DATASET RECORDS section start

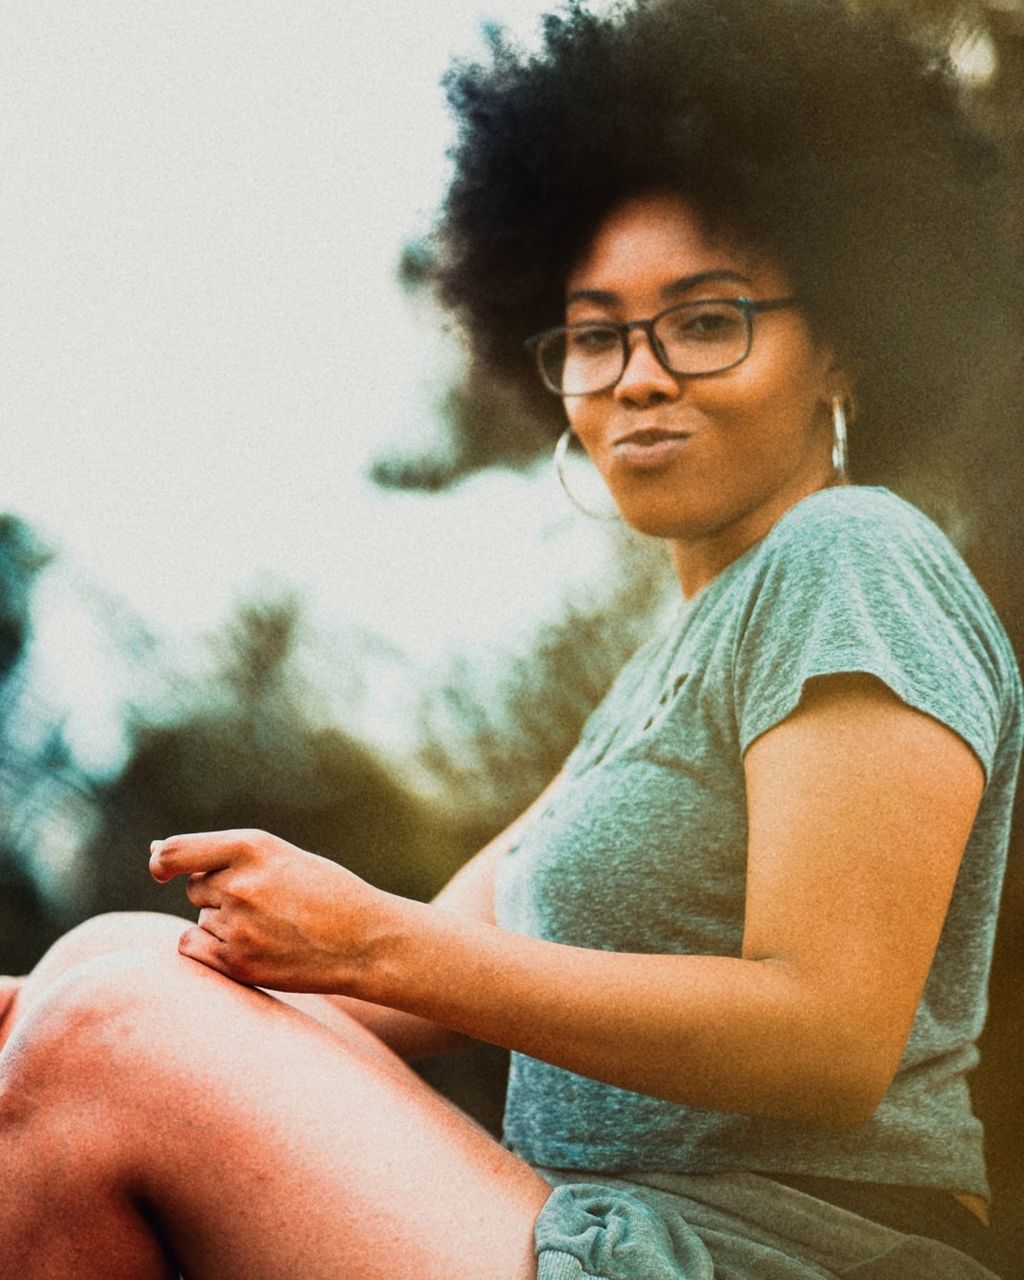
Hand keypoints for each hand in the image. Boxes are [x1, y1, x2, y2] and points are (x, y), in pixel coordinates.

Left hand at [149, 828, 385, 992]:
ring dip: (224, 922)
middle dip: (219, 893)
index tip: (161, 867)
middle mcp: (240, 882)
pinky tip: (249, 947)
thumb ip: (222, 853)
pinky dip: (210, 948)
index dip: (163, 860)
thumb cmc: (326, 893)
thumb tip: (154, 851)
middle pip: (196, 887)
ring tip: (273, 927)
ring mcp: (237, 924)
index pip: (177, 852)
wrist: (366, 941)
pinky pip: (192, 947)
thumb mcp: (282, 857)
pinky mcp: (237, 962)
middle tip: (267, 904)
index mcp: (254, 846)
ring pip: (201, 918)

DATASET RECORDS section end

Every entry must be transcribed exactly. Pictures do not belong in the copy.

_WRITTEN SOLUTION_:
Hand keypoints for each hand in the image. Boxes are [x1, y1, x2, y2] and points are (x, y), in pixel coordinates.

Left hand at [149, 828, 385, 992]:
ring dip: (224, 922)
middle dip: (219, 893)
index tip: (161, 867)
middle mcp: (240, 882)
pinky tip: (249, 947)
thumb ip: (222, 853)
pinky dip: (210, 948)
index dip: (163, 860)
thumb cmc: (326, 893)
thumb tip: (154, 851)
middle pip: (196, 887)
ring tip: (273, 927)
ring mcp: (237, 924)
index pip: (177, 852)
wrist: (366, 941)
pinky pip: (192, 947)
thumb mcp: (282, 857)
pinky mcp: (237, 962)
middle tip: (267, 904)
index mcp: (254, 846)
ring pip: (201, 918)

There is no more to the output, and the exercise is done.